(Records for this exercise)

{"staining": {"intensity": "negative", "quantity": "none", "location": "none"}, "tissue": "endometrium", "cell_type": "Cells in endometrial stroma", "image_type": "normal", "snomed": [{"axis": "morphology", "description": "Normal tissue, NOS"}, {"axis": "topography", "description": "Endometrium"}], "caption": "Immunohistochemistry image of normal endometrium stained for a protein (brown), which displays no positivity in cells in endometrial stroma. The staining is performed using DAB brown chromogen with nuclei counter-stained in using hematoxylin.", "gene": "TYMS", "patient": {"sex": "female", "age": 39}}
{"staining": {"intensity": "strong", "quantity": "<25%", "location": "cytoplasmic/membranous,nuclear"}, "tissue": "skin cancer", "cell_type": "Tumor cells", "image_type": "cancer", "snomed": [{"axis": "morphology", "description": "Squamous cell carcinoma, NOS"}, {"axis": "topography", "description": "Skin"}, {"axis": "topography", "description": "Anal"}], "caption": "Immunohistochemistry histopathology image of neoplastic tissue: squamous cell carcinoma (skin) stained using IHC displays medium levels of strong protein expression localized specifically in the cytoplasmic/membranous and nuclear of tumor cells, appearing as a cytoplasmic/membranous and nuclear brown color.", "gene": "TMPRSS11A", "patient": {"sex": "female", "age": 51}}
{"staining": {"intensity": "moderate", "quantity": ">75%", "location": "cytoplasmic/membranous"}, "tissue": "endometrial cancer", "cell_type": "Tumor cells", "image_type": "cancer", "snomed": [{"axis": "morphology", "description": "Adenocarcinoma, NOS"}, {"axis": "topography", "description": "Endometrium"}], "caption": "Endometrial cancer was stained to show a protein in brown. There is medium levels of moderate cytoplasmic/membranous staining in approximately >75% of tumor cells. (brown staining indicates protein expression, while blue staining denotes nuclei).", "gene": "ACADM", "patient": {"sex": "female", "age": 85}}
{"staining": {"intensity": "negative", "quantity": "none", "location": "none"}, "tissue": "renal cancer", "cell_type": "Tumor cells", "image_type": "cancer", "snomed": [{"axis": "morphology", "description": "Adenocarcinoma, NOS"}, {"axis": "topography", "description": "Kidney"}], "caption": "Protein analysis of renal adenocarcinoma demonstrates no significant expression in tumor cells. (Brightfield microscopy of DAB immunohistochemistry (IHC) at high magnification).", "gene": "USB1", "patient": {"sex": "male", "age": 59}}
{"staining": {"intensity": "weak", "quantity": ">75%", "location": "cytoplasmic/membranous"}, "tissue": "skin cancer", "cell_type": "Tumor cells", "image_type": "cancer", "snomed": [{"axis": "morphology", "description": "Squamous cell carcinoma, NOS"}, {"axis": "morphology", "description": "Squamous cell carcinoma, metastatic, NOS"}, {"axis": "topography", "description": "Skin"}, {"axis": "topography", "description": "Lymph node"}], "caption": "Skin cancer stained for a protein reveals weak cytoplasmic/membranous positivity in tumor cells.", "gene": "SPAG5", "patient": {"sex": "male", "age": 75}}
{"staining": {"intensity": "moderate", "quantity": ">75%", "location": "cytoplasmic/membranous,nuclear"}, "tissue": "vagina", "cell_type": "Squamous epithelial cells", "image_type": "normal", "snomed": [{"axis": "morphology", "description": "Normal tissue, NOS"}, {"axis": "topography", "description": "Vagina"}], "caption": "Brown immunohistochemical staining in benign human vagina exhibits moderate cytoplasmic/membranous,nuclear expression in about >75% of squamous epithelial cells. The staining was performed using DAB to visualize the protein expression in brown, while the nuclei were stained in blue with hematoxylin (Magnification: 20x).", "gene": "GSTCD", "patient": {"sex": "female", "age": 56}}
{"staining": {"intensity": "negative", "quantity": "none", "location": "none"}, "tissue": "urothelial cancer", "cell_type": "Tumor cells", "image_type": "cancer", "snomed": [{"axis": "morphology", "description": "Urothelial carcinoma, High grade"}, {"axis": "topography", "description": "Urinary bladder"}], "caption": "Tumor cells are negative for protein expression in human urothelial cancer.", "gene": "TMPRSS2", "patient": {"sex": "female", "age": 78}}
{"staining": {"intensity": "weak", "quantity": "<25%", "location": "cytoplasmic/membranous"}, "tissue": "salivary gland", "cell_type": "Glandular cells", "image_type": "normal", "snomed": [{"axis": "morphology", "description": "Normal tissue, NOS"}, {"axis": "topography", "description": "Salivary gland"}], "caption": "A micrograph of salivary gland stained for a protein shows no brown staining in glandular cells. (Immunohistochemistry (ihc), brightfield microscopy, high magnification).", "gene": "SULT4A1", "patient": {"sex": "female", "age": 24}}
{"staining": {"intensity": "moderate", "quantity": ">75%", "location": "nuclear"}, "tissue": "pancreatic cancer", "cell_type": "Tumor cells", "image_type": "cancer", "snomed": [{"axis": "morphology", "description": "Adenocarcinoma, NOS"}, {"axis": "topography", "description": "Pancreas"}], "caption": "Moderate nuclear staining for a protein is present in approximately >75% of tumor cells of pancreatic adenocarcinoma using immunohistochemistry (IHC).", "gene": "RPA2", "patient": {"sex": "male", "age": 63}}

(End Records for this exercise)

_Exercise instructions_
Write all the entries out again exactly as they are.

_Response_
{"staining": {"intensity": "negative", "quantity": "none", "location": "none"}, "tissue": "endometrium", "cell_type": "Cells in endometrial stroma", "image_type": "normal", "snomed": [{"axis": "morphology", "description": "Normal tissue, NOS"}, {"axis": "topography", "description": "Endometrium"}], "caption": "Immunohistochemistry image of normal endometrium stained for a protein (brown), which displays no positivity in cells in endometrial stroma. The staining is performed using DAB brown chromogen with nuclei counter-stained in using hematoxylin.", "gene": "TYMS", "patient": {"sex": "female", "age": 39}}
{"staining": {"intensity": "strong", "quantity": "<25%", "location": "cytoplasmic/membranous,nuclear"}, "tissue": "skin cancer", "cell_type": "Tumor cells", "image_type": "cancer", "snomed": [{"axis": "morphology", "description": "Squamous cell carcinoma, NOS"}, {"axis": "topography", "description": "Skin"}, {"axis": "topography", "description": "Anal"}], "caption": "Immunohistochemistry histopathology image of neoplastic tissue: squamous cell carcinoma (skin) stained using IHC displays medium levels of strong protein expression localized specifically in the cytoplasmic/membranous and nuclear of tumor cells, appearing as a cytoplasmic/membranous and nuclear brown color.", "gene": "TMPRSS11A", "patient": {"sex": "female", "age": 51}}
{"staining": {"intensity": "moderate", "quantity": ">75%", "location": "cytoplasmic/membranous"}, "tissue": "endometrial cancer", "cell_type": "Tumor cells", "image_type": "cancer", "snomed": [{"axis": "morphology", "description": "Adenocarcinoma, NOS"}, {"axis": "topography", "description": "Endometrium"}], "caption": "Endometrial cancer was stained to show a protein in brown. There is medium levels of moderate cytoplasmic/membranous staining in approximately >75% of tumor cells. (brown staining indicates protein expression, while blue staining denotes nuclei).", "gene": "ACADM", "patient": {"sex": "female", "age": 85}}
{"staining": {"intensity": "negative", "quantity": "none", "location": "none"}, "tissue": "renal cancer", "cell_type": "Tumor cells", "image_type": "cancer", "snomed": [{"axis": "morphology", "description": "Adenocarcinoma, NOS"}, {"axis": "topography", "description": "Kidney"}], "caption": "Protein analysis of renal adenocarcinoma demonstrates no significant expression in tumor cells. (Brightfield microscopy of DAB immunohistochemistry (IHC) at high magnification).", "gene": "USB1", "patient": {"sex": "male", "age": 59}}
{"staining": {"intensity": "weak", "quantity": ">75%", "location": "cytoplasmic/membranous"}, "tissue": "skin cancer", "cell_type": "Tumor cells", "image_type": "cancer", "snomed": [{"axis": "morphology", "description": "Squamous cell carcinoma, NOS"}, {"axis": "morphology", "description": "Squamous cell carcinoma, metastatic, NOS"}, {"axis": "topography", "description": "Skin"}, {"axis": "topography", "description": "Lymph node"}], "caption": "Skin cancer stained for a protein reveals weak cytoplasmic/membranous positivity in tumor cells.", "gene": "SPAG5", "patient": {"sex": "male", "age": 75}}
{"staining": {"intensity": "moderate", "quantity": ">75%", "location": "cytoplasmic/membranous,nuclear"}, "tissue": "vagina", "cell_type": "Squamous epithelial cells", "image_type": "normal", "snomed": [{"axis": "morphology", "description": "Normal tissue, NOS"}, {"axis": "topography", "description": "Vagina"}], "caption": "Brown immunohistochemical staining in benign human vagina exhibits moderate cytoplasmic/membranous,nuclear expression in about >75% of squamous epithelial cells. The staining was performed using DAB to visualize the protein expression in brown, while the nuclei were stained in blue with hematoxylin (Magnification: 20x).", "gene": "GSTCD", "patient": {"sex": "female", "age": 56}}
{"staining": {"intensity": "negative", "quantity": "none", "location": "none"}, "tissue": "urothelial cancer", "cell_type": "Tumor cells", "image_type": "cancer", "snomed": [{"axis": "morphology", "description": "Urothelial carcinoma, High grade"}, {"axis": "topography", "description": "Urinary bladder"}], "caption": "Tumor cells are negative for protein expression in human urothelial cancer.", "gene": "TMPRSS2", "patient": {"sex": "female", "age": 78}}
{"staining": {"intensity": "weak", "quantity": "<25%", "location": "cytoplasmic/membranous"}, "tissue": "salivary gland", "cell_type": "Glandular cells", "image_type": "normal", "snomed": [{"axis": "morphology", "description": "Normal tissue, NOS"}, {"axis": "topography", "description": "Salivary gland"}], "caption": "A micrograph of salivary gland stained for a protein shows no brown staining in glandular cells. (Immunohistochemistry (ihc), brightfield microscopy, high magnification).", "gene": "SULT4A1", "patient": {"sex": "female", "age": 24}}
{"staining": {"intensity": "moderate", "quantity": ">75%", "location": "nuclear"}, "tissue": "pancreatic cancer", "cell_type": "Tumor cells", "image_type": "cancer", "snomed": [{"axis": "morphology", "description": "Adenocarcinoma, NOS"}, {"axis": "topography", "description": "Pancreas"}], "caption": "Moderate nuclear staining for a protein is present in approximately >75% of tumor cells of pancreatic adenocarcinoma using immunohistochemistry (IHC).", "gene": "RPA2", "patient": {"sex": "male", "age": 63}}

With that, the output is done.